**BRIEF:** Your answer must be the lines from the start of the records through the line with "It's strongly recommended", exactly as written, without the pictures.

[Collected data]
::::

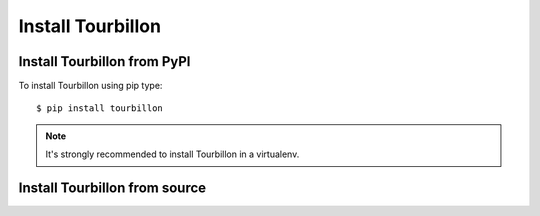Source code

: Install Tourbillon
==================

Install Tourbillon from PyPI
----------------------------

To install Tourbillon using pip type: ::

	$ pip install tourbillon


.. note::
	It's strongly recommended to install Tourbillon in a virtualenv.




Install Tourbillon from source
------------------------------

::::

**OUTPUT BELOW:**
Source code

: Install Tourbillon
==================

Install Tourbillon from PyPI
----------------------------

To install Tourbillon using pip type: ::

	$ pip install tourbillon


.. note::
	It's strongly recommended to install Tourbillon in a virtualenv.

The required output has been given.